Relationship of Policies to Business Objectives
Objectives are the principles that guide a business, and policies are the rules that embody these objectives. When policies align with objectives, a business operates in service of an overall idea that unifies its products and its protocols. When a company's policies do not support its objectives, employees may feel disoriented, confused or disillusioned.
A company's objectives can be as practical as earning a profit or as noble as improving the environment. A business that clearly identifies its objectives can make choices that further these objectives regarding everything from where it banks to what it sells. Having clear objectives enables a business to focus its internal operations, making targeted investments in shrewd purchases. Clear objectives also help a company focus its marketing efforts and create a convincing, easily identifiable brand.

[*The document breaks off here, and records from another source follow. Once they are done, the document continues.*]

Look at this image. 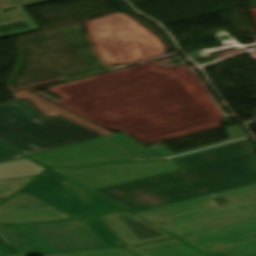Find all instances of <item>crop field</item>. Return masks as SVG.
Wrapping results in <instances>:
<instances>
[{
    "instance_id": "crop-field-1",
    "label": "crop field",
    "mask_w": 256,
    "mask_h": 256,
    "mask_svg": "<svg viewBox=\"0 0 256 256\" xmlns=\"http://www.w3.org/2000/svg\"><path fill=\"white\" fill-rule=\"evenodd\" d=\"M249 139L174 158L181 171L94 193L135 213L256 183Z\"/></svg>"
},
{
    "instance_id": "crop-field-2",
    "label": "crop field",
    "mask_w": 256,
    "mask_h": 256,
    "mask_svg": "<svg viewBox=\"0 0 256 256\" xmlns=\"http://www.w3.org/2000/svg\"><path fill=\"white\" fill-rule=\"evenodd\" d=\"M135 215L201 250L256 232V184Z\"/></svg>"
},
{
    "instance_id": "crop-field-3",
    "label": "crop field",
    "mask_w": 256,
    "mask_h": 256,
    "mask_svg": "<svg viewBox=\"0 0 256 256\" xmlns=\"http://www.w3.org/2000/svg\"><path fill=\"white\" fill-rule=\"evenodd\" d=\"M98 137L60 115L45 118L28 100L0 105V141L26 155Z\"/></svg>"
},
{
    "instance_id": "crop-field-4",
    "label": "crop field",
    "mask_w": 256,
    "mask_h": 256,
    "mask_svg": "<svg viewBox=\"0 0 256 256\" xmlns=\"http://www.w3.org/2000/svg\"><path fill=\"white\" fill-rule=\"evenodd\" d=\"M9 227H0V238L21 255L108 248L82 219Z\"/></svg>"
},
{
    "instance_id": "crop-field-5",
    "label": "crop field",
    "mask_w": 256,
    "mask_h": 256,
    "mask_svg": "<svg viewBox=\"0 0 256 256\" xmlns=\"http://www.w3.org/2000/svg\"><path fill=\"white\" fill-rule=\"evenodd\" d=\"M47 167L159 159L121 133L27 156Z\"/></svg>"
},
{
    "instance_id": "crop-field-6",
    "label": "crop field",
    "mask_w": 256,
    "mask_h": 256,
    "mask_svg": "<svg viewBox=\"0 0 256 256\" xmlns=\"http://www.w3.org/2000/svg\"><path fill=\"white\" fill-rule=\"evenodd\" d=\"M23 191L74 219L123 211L121 208L48 170Z\"/></svg>"
},
{
    "instance_id": "crop-field-7",
    "label": "crop field",
    "mask_w": 256,
    "mask_h": 256,
    "mask_svg": "<svg viewBox=\"0 0 256 256\" xmlns=\"http://www.w3.org/2000/svg\"><path fill=\"white\" fill-rule=\"evenodd\" d=\"M127 246L139 256H207L184 242L132 216L126 211L99 216ZM156 243L146 244L150 242ZM141 246L130 247V245Z\"/></svg>"
},
{
    "instance_id": "crop-field-8",
    "label": "crop field",
    "mask_w": 256,
    "mask_h": 256,
    "mask_svg": "<svg viewBox=\"0 0 256 256\" xmlns=\"http://www.w3.org/2000/svg\"><path fill=\"white\" fill-rule=\"evenodd\" d=\"M93 191L145 177L178 171L173 159L125 164H107L82 169H51Z\"/></svg>"
},
{
    "instance_id": "crop-field-9",
    "label": "crop field",
    "mask_w": 256,
    "mask_h": 256,
    "mask_svg": "<svg viewBox=\"0 0 256 256\" xmlns=\"http://www.w3.org/2000/svg\"><path fill=\"white\" fill-rule=\"evenodd\" d=\"M32 204H39L41 207L18 208ZM67 219H71V217L23 191L0 206V223L2 224L34 223Z\"/></svg>"
},
{
    "instance_id": "crop-field-10",
    "label": "crop field",
    "mask_w": 256,
    "mask_h": 256,
    "mask_svg": "<svg viewBox=\"0 0 256 256\" xmlns=\"http://www.w3.org/2000/svg\"><path fill=\"white\" fill-rule=\"evenodd\" d=\"M54 0H0V39L40 29L22 7Z\"/></svg>"
},
{
    "instance_id": "crop-field-11",
    "label": "crop field",
    "mask_w": 256,
    "mask_h": 256,
    "mask_svg": "<svg viewBox=\"0 0 256 256\" xmlns=\"http://www.w3.org/2000/svg\"><path fill=\"white\" fill-rule=\"evenodd\" d=\"M210 256H256V233L201 250Z\"/></svg>"
},
{
    "instance_id": "crop-field-12",
    "label": "crop field",
    "mask_w": 256,
    "mask_h": 256,
    "mask_svg": "<svg viewBox=\"0 0 256 256\" xmlns=\"http://www.w3.org/2000/svg\"><path fill=\"white\" fill-rule=\"evenodd\" d=\"M44 170L27 159L0 163V180L38 176Z\"/></svg>"
},
{
    "instance_id": "crop-field-13",
    "label": "crop field",
    "mask_w": 256,
    "mask_h": 256,
    "mask_svg": "<svg viewBox=\"0 0 256 256\" xmlns=\"http://www.w3.org/2000/svg\"><path fill=\"white\" fill-rule=\"evenodd\" d=\"M225 129L227 130V133H228V136H229V138L226 141L211 144V145H207V146H203V147H199V148H195V149H191V150L184 151V152H181V153L174 154L170 150H168L167 148L163 147L160 144L149 146L146 149H148L150 152H152L157 157H159L161 159H166L167 157H170V156H176V155L184 154V153H187V152L196 151V150L208 148V147H211V146L223 144V143H226V142L234 141V140H237V139H241V138H244V137H248V135H246L240 129V127L237 124L226 126Z\"/></svg>"
},
{
    "instance_id": "crop-field-14",
    "label": "crop field",
    "mask_w": 256,
    "mask_h": 256,
    "mask_svg": "<svg viewBox=\"0 0 256 256\" xmlns=\"http://www.w3.org/2000/svg\"><path fill=\"white\" fill-rule=\"evenodd\" d=\"M83 220L103 240V242L109 248L110 247H116V246H122L123 243L103 223V221L98 216L83 218Z\"/></svg>"
},
{
    "instance_id": "crop-field-15",
    "label": "crop field",
    "mask_w": 256,
    "mask_h": 256,
    "mask_svg": "<svg viewBox=\"0 0 256 256\" xmlns=\"http://www.w3.org/2000/svg\"><path fill=\"white\" fill-rule=\"evenodd\" d=\"M35 178L36 177L0 181V198L4 201L11 198Z\"/></svg>"
},
{
    "instance_id": "crop-field-16",
    "label": "crop field",
    "mask_w": 256,
    "mask_h": 256,
    "mask_svg": "<svg viewBox=\"0 0 256 256\" xmlns=\"http://www.w3.org/2000/svg\"><path fill=\"white\" fill-rule=\"evenodd\" d=\"M41 256H135L134 254L124 250L122 247L102 249V250H89L71 253L48 254Z\"/></svg>"
},
{
    "instance_id": "crop-field-17",
    "label": "crop field",
    "mask_w": 256,
    "mask_h": 256,
    "mask_svg": "<svg viewBox=\"0 0 256 256\" xmlns=\"http://www.w3.org/2000/svg\"><path fill=\"white\" fill-rule=\"evenodd\" d=\"M18 158H21V156L12 151L0 153V161H6V160H12V159H18Z\"/></svg>"
},
{
    "instance_id": "crop-field-18",
    "label": "crop field",
    "mask_w": 256,
    "mask_h": 256,
    "mask_svg": "<svg viewBox=\"0 0 256 256\" xmlns=\"http://www.w3.org/2000/svg\"><path fill=\"white\" fill-rule=\"evenodd\" d=\"M0 256H7V250L0 248Z\"/></svg>"
},
{
    "instance_id": "crop-field-19",
    "label": "crop field",
    "mask_w": 256,
    "mask_h": 256,
    "mask_svg": "<svg viewBox=\"0 0 256 256\" xmlns=\"http://www.w3.org/2000/svg\"><path fill=\"white\" fill-rule=\"evenodd\" d=\"M6 150H9V149L4 147V146H2V145H0V151H6Z\"/></svg>"
},
{
    "instance_id": "crop-field-20",
    "label": "crop field",
    "mask_w": 256,
    "mask_h": 256,
    "mask_svg": "<svg viewBox=\"0 0 256 256\" xmlns=\"http://www.w3.org/2000/svg\"><path fill=\"white\" fill-rule=\"evenodd\" d=\"M3 201L0 199V203H2Z\"/></svg>"
}]
</instances>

Policies are specific rules and guidelines. Businesses create and implement policies in order to achieve consistency and outline protocols. Well thought-out and clearly articulated policies serve as a baseline for day-to-day decision-making as well as guidance for unexpected situations. Policies may be formally written rules and regulations or unspoken conventions that guide company culture. Successful business policies are broad enough to allow employees leeway but specific enough to offer meaningful guidance.

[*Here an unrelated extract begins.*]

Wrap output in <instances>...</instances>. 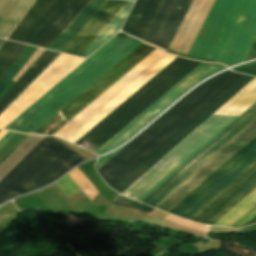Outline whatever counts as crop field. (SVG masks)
I'll return each instance as SVG.
<instances>
[{"instance_id":"9","label":"crop field","mask_w":256,"mask_h":256,"mask_svg":"<svg viewBox=\"0 0 256 256\" xmlns=\"http://www.w3.org/2000/svg\"><path fill=\"white\" fill-rule=\"evenodd\" d=\"M255 104H253L247 111H249ZM246 111V112H247ZM245 112V113H246ZM245 113H243L240 117H242ZM239 117V118H240ZM238 118V119H239ZM237 119V120H238ZM256 119V106H254L249 112H247L242 118H240L238 121L235 120L232 124L236 123L234 125L228 126L225 130L229 129L227 131L221 132L218 136L222 135L220 137L214 138L211 142L215 141L212 144H207L203 149H205L208 145V147L205 150H200L196 155H198L201 151V153L198 156H193L189 161H191L194 157V159L191 162L185 163L181 168H183L186 164V166L183 169H178L174 174H176L179 170V172L176 175H171L167 180H169L172 176V178L169 181H164L160 186H162L165 182V184L162 187H157L152 193H154L158 188V190L154 194H149L145 199H147L150 195V197L147 200H142L144 203H147L153 207H155L158 203H160L166 196H168L174 189H176L181 183H183L189 176H191L197 169H199L204 163H206L212 156H214L219 150H221L227 143H229L235 136H237L242 130H244L250 123H252Z\"/></svg>"},{"instance_id":"8","label":"crop field","mask_w":256,"mask_h":256,"mask_svg":"<svg viewBox=\"0 0 256 256\" xmlns=\"http://www.w3.org/2000/svg\"><path fill=\"white\" fill-rule=\"evenodd\" d=\"M127 3L128 2L124 1L107 0L64 52L82 56ZM132 3L133 2H129L127 4L113 22L85 52L83 57L90 55L94 50L119 31Z\"/></svg>"},{"instance_id":"12","label":"crop field","mask_w":256,"mask_h":256,"mask_svg":"<svg viewBox=\"0 0 256 256\" xmlns=\"http://www.w3.org/2000/svg\"><path fill=\"white\" fill-rule=\"evenodd\" d=\"M255 134L256 120L237 137H235L229 144H227L221 151H219L214 157L212 156L213 158H211L199 170L197 169L198 171H196L191 177L189 176L190 178H188L176 190L174 189L175 191H173L168 197L166 196L167 198H165L160 204L158 203L159 205H157L156 208L167 212Z\"/></svg>"},{"instance_id":"20","label":"crop field","mask_w":256,"mask_h":256,"mask_svg":"<svg viewBox=\"0 0 256 256\" xmlns=\"http://www.w3.org/2000/svg\"><path fill=\"white\" fill-rule=\"evenodd\" d=\"M105 1L89 0L48 48L63 52Z\"/></svg>"},{"instance_id":"14","label":"crop field","mask_w":256,"mask_h":256,"mask_svg":"<svg viewBox=\"0 0 256 256\" xmlns=\"http://www.w3.org/2000/svg\"><path fill=\"white\" fill-rule=\"evenodd\" d=\"M192 0H163L144 40L168 49Z\"/></svg>"},{"instance_id":"35","label":"crop field","mask_w":256,"mask_h":256,"mask_svg":"<svg viewBox=\"0 0 256 256\" xmlns=\"http://www.w3.org/2000/svg\"><path fill=\"white\" fill-rule=\"evenodd\" d=\"M5 42L4 39H0V47L2 46V44Z\"/></svg>"},{"instance_id":"33","label":"crop field","mask_w":256,"mask_h":256,"mask_svg":"<svg viewBox=\"0 0 256 256\" xmlns=\"http://www.w3.org/2000/svg\"><path fill=\"white\" fill-rule=\"evenodd\" d=\"M253 58H256V39H255V41H254L246 59L244 61L249 60V59H253Z\"/></svg>"},{"instance_id":"13","label":"crop field","mask_w":256,"mask_h":256,"mask_svg":"<svg viewBox=\"0 0 256 256\" xmlns=\"http://www.w3.org/2000/svg\"><path fill=\"white\" fill-rule=\"evenodd\" d=\"M256 36V0H248L230 33L217 62L233 65L243 62Z\"/></svg>"},{"instance_id":"30","label":"crop field","mask_w":256,"mask_h":256,"mask_svg":"<svg viewBox=\"0 0 256 256\" xmlns=\"http://www.w3.org/2000/svg\"><path fill=\"white\" fill-rule=\"evenodd\" d=\"M232 69L238 72L256 76V61Z\"/></svg>"},{"instance_id":"11","label":"crop field","mask_w":256,"mask_h":256,"mask_svg":"<svg viewBox=\"0 0 256 256\" xmlns=\"http://www.w3.org/2000/svg\"><path fill=\"white\" fill-rule=\"evenodd\" d=\"M256 187V161L222 189L189 220L213 224ZM216 223V222H215Z\"/></svg>"},{"instance_id":"18","label":"crop field","mask_w":256,"mask_h":256,"mask_svg":"<svg viewBox=\"0 0 256 256\" xmlns=\"http://www.w3.org/2000/svg\"><path fill=\"white\" fill-rule=\"evenodd\" d=\"M87 1L65 0L30 44L47 48Z\"/></svg>"},{"instance_id":"25","label":"crop field","mask_w":256,"mask_h":256,"mask_svg":"<svg viewBox=\"0 0 256 256\" xmlns=\"http://www.w3.org/2000/svg\"><path fill=\"white\" fill-rule=\"evenodd\" d=\"M26 45L6 40L0 48V77L24 50Z\"/></svg>"},{"instance_id":"22","label":"crop field","mask_w":256,"mask_h":256,"mask_svg":"<svg viewBox=\"0 0 256 256\" xmlns=\"http://www.w3.org/2000/svg\"><path fill=\"white\" fill-rule=\"evenodd\" d=\"M34 0H0V37L7 39Z\"/></svg>"},{"instance_id":"28","label":"crop field","mask_w":256,"mask_h":256,"mask_svg":"<svg viewBox=\"0 0 256 256\" xmlns=\"http://www.w3.org/2000/svg\"><path fill=\"white\" fill-rule=\"evenodd\" d=\"M112 203L121 205V206H125V207H129V208L142 209V210H145L148 212H151L153 210V208H151V207L143 205L137 201L131 200L124 196L117 197L114 201H112Z\"/></svg>"},{"instance_id":"24","label":"crop field","mask_w":256,"mask_h":256,"mask_svg":"<svg viewBox=\"0 0 256 256\" xmlns=\"http://www.w3.org/2000/svg\"><path fill=\"white\" fill-rule=\"evenodd\" d=\"M256 203V188L252 190L246 197L230 209L224 216H222L216 223L217 225L230 226L241 215H243L249 208Z\"/></svg>"},{"instance_id":"32","label":"crop field","mask_w":256,"mask_h":256,"mask_svg":"<svg viewBox=\"0 0 256 256\" xmlns=\"http://www.w3.org/2000/svg\"><path fill=\"white\" fill-rule=\"evenodd\" d=\"M125 146V145H124ZM123 146V147H124ZM123 147H121V148H123ZM120 148V149H121ZM119 149V150H120ZM119 150H117V151H115V152H113V153H111V154H108V155H106V156H103V157H101V158H99L98 159V161H97V163H96V165H95V167H96V169L98 168V167H100L103 163H105L109 158H111L115 153H117Z\"/></svg>"},{"instance_id":"1","label":"crop field","mask_w":256,"mask_h":256,"mask_svg":"<svg viewBox=\"0 0 256 256\" xmlns=\"http://www.w3.org/2000/svg\"><path fill=\"white\" fill-rule=\"evenodd\" d=\"M241 76L242 74L225 71L193 89L133 141L98 168V173L111 187L116 185ZM252 79L253 77L245 75L239 78L112 189L120 193L125 190Z\"/></svg>"},{"instance_id":"29","label":"crop field","mask_w":256,"mask_h":256,"mask_svg":"<svg viewBox=\"0 0 256 256\" xmlns=\"http://www.w3.org/2000/svg\"><path fill=\"white\" fill-rule=\"evenodd\" d=\"M256 214V206H253L249 211H247L242 217H240L234 224H232V227L239 228L241 227L244 223H246L252 216ZM256 222V215L251 218L245 225L255 223Z\"/></svg>"},{"instance_id":"6","label":"crop field","mask_w":256,"mask_h":256,"mask_svg":"<svg viewBox=\"0 0 256 256\" xmlns=\"http://www.w3.org/2000/svg\"><path fill=\"white\" fill-rule=\"evenodd\" d=\"M153 50L155 48L142 42L34 133L49 135L55 133ZM52 123L55 125L46 131L45 129Z\"/></svg>"},{"instance_id":"17","label":"crop field","mask_w":256,"mask_h":256,"mask_svg":"<svg viewBox=\"0 0 256 256\" xmlns=\"http://www.w3.org/2000/svg\"><path fill=\"white\" fill-rule=\"evenodd\" d=\"M214 0H193L170 47L188 53Z\"/></svg>"},{"instance_id":"31","label":"crop field","mask_w":256,"mask_h":256,"mask_svg":"<svg viewBox=\"0 0 256 256\" xmlns=\"http://www.w3.org/2000/svg\"><path fill=\"white\" fill-rule=\"evenodd\" d=\"M167 220H170V221H173V222H176V223H179V224H183V225H186V226H189V227H192V228H195V229H199V230L206 231V229H207V226L198 225V224H195V223H192V222H189V221H186V220H182V219L170 216V215H168Z\"/></svg>"},{"instance_id":"23","label":"crop field","mask_w":256,"mask_h":256,"mask_svg":"<svg viewBox=\"0 0 256 256\" xmlns=\"http://www.w3.org/2000/svg\"><path fill=\"white\" fill-rule=\"evenodd\" d=\"M255 142H256V135L250 141H248L242 148H240L234 155H232L226 162H224L218 169H216L211 175H209L203 182H201L195 189H193L187 196H185L179 203H177L171 210H169L168 213L174 214L176 211H178L184 204H186L192 197H194L216 176H218L223 170H225L231 163H233Z\"/></svg>"},{"instance_id":"19","label":"crop field","mask_w":256,"mask_h":256,"mask_svg":"<svg viewBox=\"0 0 256 256\" xmlns=\"http://www.w3.org/2000/svg\"><path fill=\"white\" fill-rule=\"evenodd\" d=\"M60 54L45 50L0 99V113L25 90Z\"/></svg>"},{"instance_id":"10","label":"crop field","mask_w":256,"mask_h":256,"mask_svg":"<svg viewBox=\"0 0 256 256\" xmlns=\"http://www.w3.org/2000/svg\"><path fill=\"white\" fill-rule=\"evenodd\" d=\"M225 67L214 64L201 63L103 146H101L95 153L101 154L109 151L116 146L124 143L138 130H140L147 122L155 117L159 112L173 103L182 93L190 89L193 85L197 84L207 76L214 74ZM148 124V123H147Z\"/></svg>"},{"instance_id":"34","label":"crop field","mask_w":256,"mask_h":256,"mask_svg":"<svg viewBox=\"0 0 256 256\" xmlns=\"http://www.w3.org/2000/svg\"><path fill=\"white\" fill-rule=\"evenodd\" d=\"M14 133L8 132L1 140L0 147L13 135Z\"/></svg>"},{"instance_id":"3","label":"crop field","mask_w":256,"mask_h":256,"mask_svg":"<svg viewBox=\"0 0 256 256\" xmlns=\"http://www.w3.org/2000/svg\"><path fill=\"white\" fill-rule=\"evenodd\" d=\"M255 101L256 78L250 81L213 114L239 116ZM235 118L237 117L211 115L197 129H195L189 136H187L181 143L163 157L161 159L162 162L160 163L159 161L157 163H160L159 165L155 164L125 191H123L122 194L127 192L157 165L151 172H149L143 179L124 194L125 196L141 201L197 151L206 145L212 138L221 132L227 125H229Z\"/></svg>"},{"instance_id":"7","label":"crop field","mask_w":256,"mask_h":256,"mask_svg":"<svg viewBox=\"0 0 256 256\" xmlns=\"http://www.w3.org/2000/svg\"><path fill=\"white\" fill-rule=\"evenodd\" d=\"M246 0H215L188 56L216 61Z\"/></svg>"},{"instance_id":"26","label":"crop field","mask_w":256,"mask_h":256,"mask_svg":"<svg viewBox=\"0 0 256 256\" xmlns=\"http://www.w3.org/2000/svg\"><path fill=\"white\" fill-rule=\"evenodd\" d=\"M36 49V47L27 46L21 55L16 59V61L11 65V67L6 71V73L1 77L0 93L16 75V73L21 69V67L26 63V61L31 57V55L36 51Z\"/></svg>"},{"instance_id":"15","label":"crop field","mask_w":256,"mask_h":256,"mask_svg":"<svg viewBox=\"0 0 256 256\" xmlns=\"http://www.w3.org/2000/svg\"><path fill=\"white\" fill-rule=\"evenodd\" d=\"M255 153L256 143L241 157H239L233 164H231L225 171H223L218 177H216L210 184H208L202 191H200L194 198H192L186 205H184L178 212H176L175 215H179L182 217L184 214H186L192 207H194L199 201H201L207 194H209L214 188H216L222 181H224L229 175H231L237 168H239ZM255 160L256 154L251 157L246 163H244L239 169H237L224 182H222L209 195H207L194 208H192L186 215H184L183 218L188 219L191 215H193L199 208H201L206 202H208L214 195H216L222 188H224L230 181H232Z\"/></svg>"},{"instance_id":"21","label":"crop field","mask_w":256,"mask_h":256,"mask_svg":"<svg viewBox=\"0 0 256 256\" xmlns=\"http://www.w3.org/2000/svg\"><path fill=\"white\" fill-rule=\"evenodd\" d=\"M161 0H136L122 31L143 38Z\"/></svg>"},{"instance_id":"16","label":"crop field","mask_w":256,"mask_h":256,"mask_svg":"<svg viewBox=\"0 0 256 256\" xmlns=\"http://www.w3.org/2000/svg\"><path fill=\"white\" fill-rule=\"evenodd\" d=\"M64 0H35L9 40L29 44Z\"/></svg>"},{"instance_id":"2","label":"crop field","mask_w":256,"mask_h":256,"mask_svg":"<svg viewBox=\"0 0 256 256\" xmlns=\"http://www.w3.org/2000/svg\"><path fill=\"white\" fill-rule=\"evenodd\" d=\"M140 43L129 36L123 40L114 36L4 128L33 133Z\"/></svg>"},{"instance_id":"4","label":"crop field","mask_w":256,"mask_h":256,"mask_svg":"<svg viewBox=\"0 0 256 256\" xmlns=\"http://www.w3.org/2000/svg\"><path fill=\"white\" fill-rule=\"evenodd\" d=\"M86 160L53 137H45L0 181V203L40 188Z\"/></svg>"},{"instance_id":"27","label":"crop field","mask_w":256,"mask_h":256,"mask_svg":"<svg viewBox=\"0 0 256 256\" xmlns=\"http://www.w3.org/2000/svg\"><path fill=\"white\" fill-rule=\"evenodd\" d=\"M55 183L66 196L81 192L80 188L75 184L68 174Z\"/></svg>"},{"instance_id":"5","label":"crop field","mask_w":256,"mask_h":256,"mask_svg":"<svg viewBox=\"0 0 256 256\" xmlns=\"http://www.w3.org/2000/svg\"><path fill=\"white\" fill-rule=\"evenodd\" d=\"M198 64L200 63L177 57L75 144L86 139L101 146Z\"/></svg>"}]
</instances>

Both objectives and policies are expressions of a company's vision. Both represent guiding principles that embody broad ideas with enough specificity to be useful. For example, a company founded with the objective of creating jobs for inner city youth defines its objective with enough specificity to communicate that it is helping youth rather than adults and inner city residents rather than suburbanites. Its policies express its objective with a greater degree of specificity, outlining the company's strategy for creating jobs and selecting applicants.
Policies are more practical than objectives, addressing situations and possibilities rather than ideas and goals. Policies are based on objectives, which offer unifying themes and long-term visions. Objectives are not based on policies, which offer relatively narrow insights tailored to specific situations. A company that has policies without objectives runs the risk of getting lost in the details, and a business that has objectives without policies will have trouble focusing and getting things done.